Por David M. Houghton y Leonardo Mora
“…no tenía, en aquel momento, miedo de condenarse; incluso el miedo al dolor estaba en último termino. Sentía tan sólo una desilusión inmensa por tener que ir a Dios con las manos vacías, ya que no había hecho nada en absoluto (…) Ahora comprendía que al final sólo cuenta una cosa: ser santo.”
“…no tenía, en aquel momento, miedo de condenarse; incluso el miedo al dolor estaba en último termino. Sentía tan sólo una desilusión inmensa por tener que ir a Dios con las manos vacías, ya que no había hecho nada en absoluto (…) Ahora comprendía que al final sólo cuenta una cosa: ser santo.”
Graham Greene, El Poder y la Gloria.
En este, su tercer largometraje, Scorsese regresa al vecindario en el que creció para exorcizar su pasado a través del lente de la cámara. Un Little Italy sórdido y poluto controlado por la mafia y asolado por el crimen se hace manifiesto a través de la vida cotidiana de un grupo de maleantes en ciernes, jóvenes inexpertos que anhelan tomar el control de los asuntos por vía de la fuerza. En Mean Streets no hay historia que vertebre el desarrollo de la película (en esto influido quizá por su maestro Cassavetes), sólo secuencias aparentemente aisladas que nos dan una imagen completa del acaecer en el guetto neoyorkino.
Inscrita dentro de la tradición del cine independiente norteamericano, Mean Streets se sumerge en las calles con honestidad brutal. No hay excesivas pretensiones técnicas, tan sólo la intención de retratar estéticamente una cruda realidad. No existen planos cuidadosamente diseñados, la fotografía se caracteriza por su opacidad, la cámara parece seguir de cerca los movimientos de los actores, trastabillando, girando, persiguiendo… todo para lograr un relato directo que impacta al espectador por su violencia.
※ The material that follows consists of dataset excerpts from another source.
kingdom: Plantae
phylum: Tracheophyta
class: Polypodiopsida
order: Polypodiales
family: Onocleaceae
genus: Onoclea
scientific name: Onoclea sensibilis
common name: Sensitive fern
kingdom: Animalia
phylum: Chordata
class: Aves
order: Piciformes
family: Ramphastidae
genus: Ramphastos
No obstante, la aparente falta de una historia lineal y la austeridad técnica no hacen que el filme se abstenga de problematizar la existencia de sus personajes; antes bien, cada uno de ellos hace evidente su confusión, su temor, su desconfianza y su carencia de expectativas claras frente al futuro. Por lo que al personaje protagónico se refiere (Harvey Keitel), vemos que se halla enfrentado a un álgido problema espiritual: consciente de su liderazgo y astucia, asume gratuitamente la necesidad de erigirse como mesías que defenderá los intereses del vecindario y de paso el código de honor que se le ha inculcado desde la cuna, corroborando las palabras del escocés Carlyle: “Dado un mundo de picaros, conseguid probidad de su acción conjunta” (Del culto a los héroes). Aquejado por frecuentes inquietudes religiosas – trasunto de las propias experiencias del director -, la pertinencia ética de sus actos se convierte en un leit motiv que, sin embargo, deja de operar ante las desavenencias de su protegido Johnny Boy.
La vida de los guetos neoyorkinos sería una preocupación constante en la filmografía subsiguiente de Scorsese. En Mean Streets encontramos el germen de esta búsqueda y una notable influencia para el cine de gangsters.